私が壊したのはまだ直せる範囲でしたが、ズペズタやザーリャの太陽電池パドルだったら修理不能だったでしょう。
あと、私が手に入れたISS本体は、S0トラスが斜めに付いていたので、カッターで切断して再接着しました。結局、説明書通りの組み立てよりも、パーツの補修や修理にかかった時間の方がはるかに長かったと思います。そういえば説明書も写真にパーツの番号を振っただけのものがほとんどで、非常に分かりにくいのでした。
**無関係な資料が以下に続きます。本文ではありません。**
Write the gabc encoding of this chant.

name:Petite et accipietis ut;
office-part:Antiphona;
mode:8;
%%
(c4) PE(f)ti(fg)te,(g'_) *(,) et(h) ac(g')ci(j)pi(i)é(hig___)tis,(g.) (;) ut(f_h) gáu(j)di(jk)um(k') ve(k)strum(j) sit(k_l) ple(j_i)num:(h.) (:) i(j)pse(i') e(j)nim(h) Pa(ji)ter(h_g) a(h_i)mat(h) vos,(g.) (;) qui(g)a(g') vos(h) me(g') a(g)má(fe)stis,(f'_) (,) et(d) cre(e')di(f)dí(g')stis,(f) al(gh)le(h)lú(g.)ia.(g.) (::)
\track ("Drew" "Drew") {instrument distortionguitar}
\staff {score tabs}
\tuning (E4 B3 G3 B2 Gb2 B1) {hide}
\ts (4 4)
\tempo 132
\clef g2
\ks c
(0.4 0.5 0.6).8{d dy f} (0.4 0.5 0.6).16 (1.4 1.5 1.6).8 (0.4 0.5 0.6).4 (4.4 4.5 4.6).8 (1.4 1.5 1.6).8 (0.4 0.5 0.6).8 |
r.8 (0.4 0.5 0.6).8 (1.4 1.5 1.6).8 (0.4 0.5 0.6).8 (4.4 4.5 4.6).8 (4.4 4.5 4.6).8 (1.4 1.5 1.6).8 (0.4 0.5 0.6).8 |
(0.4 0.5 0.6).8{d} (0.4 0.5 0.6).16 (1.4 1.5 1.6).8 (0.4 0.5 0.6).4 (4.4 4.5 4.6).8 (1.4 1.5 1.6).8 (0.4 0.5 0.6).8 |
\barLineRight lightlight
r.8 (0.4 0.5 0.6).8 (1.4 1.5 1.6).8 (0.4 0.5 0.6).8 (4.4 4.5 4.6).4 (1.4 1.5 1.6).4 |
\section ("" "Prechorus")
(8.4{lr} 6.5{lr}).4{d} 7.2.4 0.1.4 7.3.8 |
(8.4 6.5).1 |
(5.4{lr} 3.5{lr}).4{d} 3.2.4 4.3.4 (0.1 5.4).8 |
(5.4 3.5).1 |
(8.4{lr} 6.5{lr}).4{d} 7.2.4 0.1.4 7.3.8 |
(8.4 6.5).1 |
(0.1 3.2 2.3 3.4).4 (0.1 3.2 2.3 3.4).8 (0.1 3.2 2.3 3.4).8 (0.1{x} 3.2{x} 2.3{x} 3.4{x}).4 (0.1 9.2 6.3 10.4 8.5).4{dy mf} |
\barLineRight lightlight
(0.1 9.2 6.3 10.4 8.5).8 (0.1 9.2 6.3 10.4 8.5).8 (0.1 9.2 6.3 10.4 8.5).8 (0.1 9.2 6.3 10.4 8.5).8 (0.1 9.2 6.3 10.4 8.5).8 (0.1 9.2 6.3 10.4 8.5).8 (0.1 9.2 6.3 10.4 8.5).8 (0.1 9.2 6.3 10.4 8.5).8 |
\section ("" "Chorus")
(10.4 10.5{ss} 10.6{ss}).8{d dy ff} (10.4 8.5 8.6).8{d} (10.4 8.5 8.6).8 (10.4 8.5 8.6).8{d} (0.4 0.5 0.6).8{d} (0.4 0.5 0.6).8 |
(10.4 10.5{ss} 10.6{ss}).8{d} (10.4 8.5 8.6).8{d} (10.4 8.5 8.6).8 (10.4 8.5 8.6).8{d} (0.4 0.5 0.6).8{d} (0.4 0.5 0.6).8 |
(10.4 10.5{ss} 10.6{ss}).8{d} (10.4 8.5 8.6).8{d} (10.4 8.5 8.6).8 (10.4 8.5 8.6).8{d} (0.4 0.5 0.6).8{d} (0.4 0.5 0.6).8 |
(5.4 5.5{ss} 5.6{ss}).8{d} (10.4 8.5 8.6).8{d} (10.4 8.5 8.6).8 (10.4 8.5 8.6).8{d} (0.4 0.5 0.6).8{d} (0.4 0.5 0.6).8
ということで、細かい作業が嫌いな人にはおすすめしません。
完成しても、万が一落としたら簡単に大破しそうなので、置き場所にも気を使う必要があります。間違っても室内用のトイラジを墜落させぬよう気を使わねばなりません。
〈これから組み立てる方へ〉
1. 太陽電池パドルの扱いは要注意。P3/S3トラスは、はめ込んだら、取れなくなるものと思ってください(
P6/S6はまだ大丈夫←個体差があるので油断できません)。パドルの上下が分かりにくいのですが、トラスというかフレームが出っ張っている方が上面です。私はこれを間違って、直そうと思ってパドルの付け根を折りました。
2. ピンバイスと瞬間接着剤はあると便利です。ピンバイスは100均製品で十分。1mm径のものでよいでしょう。